Viona Ielegems at Work at the Wave Gotik Treff...

Next event. I was in a pub celebrating a friend’s 18th birthday last week and there was a band playing covers of pink floyd and classic blues tracks. What i noticed about some of my fellow teenagers was that somehow, they couldn’t enjoy a good bit of prog rock and blues (what is there not to like?? :P) complaining about not being able to use the karaoke machine so they could listen to some ‘good’ music. The older guys in the pub were naturally loving the cover band. So i found my self thinking-what is it that makes a younger generation in general not like older music? In my eyes, good music is and always will be good music. Is there not still magic to be found in even gregorian chant music? I think there can only be one answer-there must be some stigma associated with not being trendy and liking the classics over the latest tunes. I understand that we all have different taste in music, but i don’t understand how so many seem to reject music based on age or being ‘out of fashion’. Lets all appreciate all music that is good, without regards to age or popularity!

Electric Guitar

And another semi-unlinked event, in which i criticise myself instead of others-its good to be balanced ;). When walking back home after the same party mentioned above, we heard a voice somewhere in the dark pleading for help and instead of finding out where the voice was coming from and seeing what was the problem, we walked on quicker, in fear of a person we couldn’t see but was there-and very possibly in need of our help. The question here is, why do we occasionally fear the needy? the same dilemna can be seen in the example of how the majority of us will walk past the homeless, avoiding eye contact and ignoring conversation as if the person never existed. It seems such a petty and weak thing to ignore the pleads of those who need help the most out of fear and greed-be it for money or safety.

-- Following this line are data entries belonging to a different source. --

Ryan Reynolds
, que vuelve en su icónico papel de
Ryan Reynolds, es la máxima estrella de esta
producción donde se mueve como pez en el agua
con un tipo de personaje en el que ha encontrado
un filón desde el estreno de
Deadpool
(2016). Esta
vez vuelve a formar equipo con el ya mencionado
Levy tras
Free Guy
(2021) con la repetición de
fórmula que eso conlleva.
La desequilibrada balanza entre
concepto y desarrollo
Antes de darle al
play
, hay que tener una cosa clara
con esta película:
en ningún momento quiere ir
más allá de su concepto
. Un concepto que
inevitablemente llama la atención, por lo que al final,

Homeless man in Anchorage, Alaska

Image via Wikipedia

And heres another from today. In my 6th form (for any non-uk readers, the last few years of school before university) common room a piece of student art work had ended up with huge gaping hole in it after someone threw a ball at it. A fellow student, despite it not being his work, got rather annoyed – and rightly so – at the damages. The majority of students however sadly couldn’t care less. Here, the question is-why do so few appreciate the hard creative work of others? I would like to add that the artwork in question did get full marks and took alot of time to finish (not my piece-mine are never that good ;)) So for the kindness of this particular student loaning her work to the school, she got it severely damaged by the lack of care of others. The opinion of one student for example, was “Who cares? it was rubbish anyway.” Even if it were a poor piece of work-which it really wasn’t, it certainly should not have that sort of attitude towards it. Everyone should appreciate the hard work of others.

I’ll leave it at that for today, but i quite enjoyed writing this post so i may do a similar thing in the future. As i said at the beginning, this sort of writing helps me find inspiration for more creative pieces later on, so you may be seeing some poems on the same topics sometime soon.